### COMPITO DA SVOLGERE
Trascrivi fedelmente dal testo sulla bellezza su Instagram il brano che comincia con le parole "Nel momento io" e si chiude dopo "racconto di sé.".

### DOCUMENTO DI ORIGINE

===

Ma come? Abbiamo detto l’altra volta che su Instagram l’amicizia non conta?
E’ vero, ne sono ancora convinta, ma nel post su Instagram che rimandava a quel testo ho ricevuto questo commento e ho capito che non avevo detto tutto:
“Mah. Onestamente non mi è proprio piaciuto quanto letto. Mi sforzo di interpretare in chiave business, ci metto l’ottica del social come strumento di lavoro, mettiamoci pure la prospettiva del media come strumento marketing. Gli studi e le esperienze lavorative fatte nel mondo della comunicazione in teoria dovrebbero darmi la capacità di capire e di giudicare in modo analitico. Non ci siamo comunque. E francamente mi fa molto riflettere che si sviluppino queste prospettive. Mi rattrista proprio. Io ritrovo bellezza, ma bellezza infinita, anche e soprattutto negli scarponi da montagna di mio padre. Trovo cuore e pezzi di anima nelle grigliate di mia cugina e nelle foto con filtro Sierra della mia collega. Ci ritrovo la vita lì. Tanto quanto nelle foto studiate, posate, rielaborate, pensate. Tanto quanto in chi per hobby e per lavoro cura maniacalmente le proprie immagini e si addormenta a suon di algoritmi. La bellezza c’è in chi crea artigianalmente e sfrutta il social come vetrina e in chi fotografa la torta di compleanno per il primo compleanno del figlioletto. Perché credo e voglio credere che dietro ci sia sempre una persona. Perché prima vengono le persone, poi quello che pubblicano o che non pubblicano in un social. Perché le pulizie le faccio in casa, non pulisco le persone.”
Nel momento io cui scrivo sono reduce da tre giorni lontana da internet per dedicarmi alla mia identità offline, quella che alimenta quella online e senza la quale io sarei una che ricerca solo una cura estetica, aldilà del percorso e del racconto di sé.
Quando ho letto il commento mi sono detta “cavolo, ma se si è capito questo, ho sbagliato tutto!”, perché se c’è una cosa che so è che non esiste bellezza esteriore senza che uno ricerchi una bellezza che va aldilà dell’aspetto estetico, quella bellezza che dura perché fatta di cose vere, di legami profondi, di cuore e di imperfezione.

===

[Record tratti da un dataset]
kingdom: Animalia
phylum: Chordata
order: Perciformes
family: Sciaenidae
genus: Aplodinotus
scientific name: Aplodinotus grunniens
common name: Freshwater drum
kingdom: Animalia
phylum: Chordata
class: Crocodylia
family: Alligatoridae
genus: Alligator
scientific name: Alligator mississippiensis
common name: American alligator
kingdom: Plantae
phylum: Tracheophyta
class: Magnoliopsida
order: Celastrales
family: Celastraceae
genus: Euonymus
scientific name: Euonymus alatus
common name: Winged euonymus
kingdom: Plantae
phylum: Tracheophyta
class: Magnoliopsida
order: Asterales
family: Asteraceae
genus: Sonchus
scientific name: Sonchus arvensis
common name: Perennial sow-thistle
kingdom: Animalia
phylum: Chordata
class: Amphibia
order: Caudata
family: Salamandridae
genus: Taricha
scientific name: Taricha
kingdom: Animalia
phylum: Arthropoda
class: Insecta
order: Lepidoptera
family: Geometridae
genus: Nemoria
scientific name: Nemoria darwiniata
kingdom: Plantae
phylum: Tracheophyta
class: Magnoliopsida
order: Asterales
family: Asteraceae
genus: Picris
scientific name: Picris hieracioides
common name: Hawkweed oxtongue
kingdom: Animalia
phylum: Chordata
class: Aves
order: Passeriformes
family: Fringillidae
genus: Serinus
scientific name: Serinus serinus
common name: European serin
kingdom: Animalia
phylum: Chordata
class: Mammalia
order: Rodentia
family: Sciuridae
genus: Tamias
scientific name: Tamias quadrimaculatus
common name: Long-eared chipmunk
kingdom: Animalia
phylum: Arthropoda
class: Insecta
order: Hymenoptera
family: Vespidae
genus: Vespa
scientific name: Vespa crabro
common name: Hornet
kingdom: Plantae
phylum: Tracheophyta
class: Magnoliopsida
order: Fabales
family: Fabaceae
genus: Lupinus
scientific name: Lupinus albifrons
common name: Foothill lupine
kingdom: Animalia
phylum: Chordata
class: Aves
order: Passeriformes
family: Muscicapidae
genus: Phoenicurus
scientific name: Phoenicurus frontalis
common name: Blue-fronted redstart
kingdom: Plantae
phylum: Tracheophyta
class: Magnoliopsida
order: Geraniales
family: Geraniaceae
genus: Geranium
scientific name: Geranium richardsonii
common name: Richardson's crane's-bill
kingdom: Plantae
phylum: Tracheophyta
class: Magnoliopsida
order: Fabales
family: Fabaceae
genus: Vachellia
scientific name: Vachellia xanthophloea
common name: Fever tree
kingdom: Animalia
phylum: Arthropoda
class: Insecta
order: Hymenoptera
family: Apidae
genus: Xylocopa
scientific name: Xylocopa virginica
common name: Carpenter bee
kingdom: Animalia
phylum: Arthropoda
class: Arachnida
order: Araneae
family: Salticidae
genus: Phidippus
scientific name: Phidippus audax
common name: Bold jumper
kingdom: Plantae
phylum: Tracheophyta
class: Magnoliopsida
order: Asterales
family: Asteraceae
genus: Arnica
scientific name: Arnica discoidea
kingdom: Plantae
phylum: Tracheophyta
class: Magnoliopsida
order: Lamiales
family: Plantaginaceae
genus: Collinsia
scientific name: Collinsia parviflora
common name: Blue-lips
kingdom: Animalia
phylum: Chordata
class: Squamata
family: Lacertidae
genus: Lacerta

===

### RISPOSTA COMPLETA
Nel momento io cui scrivo sono reduce da tre giorni lontana da internet per dedicarmi alla mia identità offline, quella che alimenta quella online e senza la quale io sarei una che ricerca solo una cura estetica, aldilà del percorso e del racconto di sé.